A "just so" story peddled by Unbelief is that the yellow brick road to the Wizard of truth is paved with objectivity. One who seeks after truth successfully, the one who finds truth, will be marked by objectivity--the discipline of stepping outside of oneself and seeing things as they really are, in themselves.
Of course absolute objectivity is non-existent in creatures, finite creatures. The limitations of being a finite creature intrude upon all our attempts to be objective. Our objectivity can always, ever, only be, of the relative kind. Relative objectivity proceeds by disclosing to self and others our limitations, cant, and biases--that is, our lack of objectivity.
That being said every so often Unbelievers are remarkably honest about God and their subjective prejudices against Him.

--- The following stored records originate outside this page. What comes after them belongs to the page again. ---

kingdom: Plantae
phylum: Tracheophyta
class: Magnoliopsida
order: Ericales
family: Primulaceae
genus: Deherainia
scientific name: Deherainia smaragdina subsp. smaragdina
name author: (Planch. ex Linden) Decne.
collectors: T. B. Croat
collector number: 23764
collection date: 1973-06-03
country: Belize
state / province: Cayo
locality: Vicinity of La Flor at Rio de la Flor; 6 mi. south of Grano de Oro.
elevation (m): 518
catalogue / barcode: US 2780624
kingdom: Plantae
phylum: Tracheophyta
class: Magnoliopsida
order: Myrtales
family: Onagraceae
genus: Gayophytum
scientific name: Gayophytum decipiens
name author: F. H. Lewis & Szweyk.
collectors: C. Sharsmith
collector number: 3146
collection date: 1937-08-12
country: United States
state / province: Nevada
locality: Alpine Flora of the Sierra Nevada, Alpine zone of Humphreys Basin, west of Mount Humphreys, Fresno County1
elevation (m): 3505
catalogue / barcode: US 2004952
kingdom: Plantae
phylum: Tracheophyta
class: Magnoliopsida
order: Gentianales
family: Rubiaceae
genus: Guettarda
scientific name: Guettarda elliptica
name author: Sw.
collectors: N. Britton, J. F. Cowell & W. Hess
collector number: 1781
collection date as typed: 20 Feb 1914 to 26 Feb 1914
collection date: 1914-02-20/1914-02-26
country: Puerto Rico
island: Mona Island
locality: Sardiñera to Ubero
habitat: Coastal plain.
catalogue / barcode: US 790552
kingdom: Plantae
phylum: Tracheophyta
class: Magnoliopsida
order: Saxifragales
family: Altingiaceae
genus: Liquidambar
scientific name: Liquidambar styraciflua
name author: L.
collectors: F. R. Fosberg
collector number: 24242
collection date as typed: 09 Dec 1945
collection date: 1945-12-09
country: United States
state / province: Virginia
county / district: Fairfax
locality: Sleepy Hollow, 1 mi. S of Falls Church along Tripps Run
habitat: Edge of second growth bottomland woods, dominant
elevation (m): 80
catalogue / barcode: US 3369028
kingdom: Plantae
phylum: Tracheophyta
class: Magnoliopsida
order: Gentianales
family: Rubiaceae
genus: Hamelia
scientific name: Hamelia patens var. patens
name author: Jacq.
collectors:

Take, for example, the atheist philosopher Thomas Nagel who argues for a relative objectivity which takes account of subjectivity. In his own case, he acknowledges he is neither objective nor neutral when it comes to God:
I want atheism to be true and am made uneasy by the fact that some of the most intelligent and well-informed people I know are religious believers. It isn't just that I don't believe in God and, naturally, hope that I'm right in my belief. It's that I hope there is no God! I don't want there to be a God; I don't want the universe to be like that. [Cited in Mitch Stokes, A Shot of Faith to the Head (Nashville: Thomas Nelson, 2012), p. 55.]Nagel is relatively objective on the matter. He is more aware of his own prejudices and subjectivity than most. Not so in the case of the late Christopher Hitchens, whose passion frequently got the better of him:
There are . . . atheists who say that they wish the fable were truth but are unable to suspend the requisite disbelief, or has relinquished belief only with regret. To this I reply: who wishes that thee was a permanent, unalterable celestial despotism that subjected us to continual surveillance and could convict us of thought-crime and who regarded us as its private property even after we died? How happy we ought to be, at the reflection that there exists not a shred of respectable evidence to support such a horrible hypothesis. (Ibid.)Hitchens conclusion that not a shred of respectable evidence exists for God's existence says it all. After all, respectability is in the eye of the beholder. And Hitchen's eye was riddled with bitter prejudice. As Mitch Stokes puts it, where some people see a loving and caring father, others see a corrupt cop.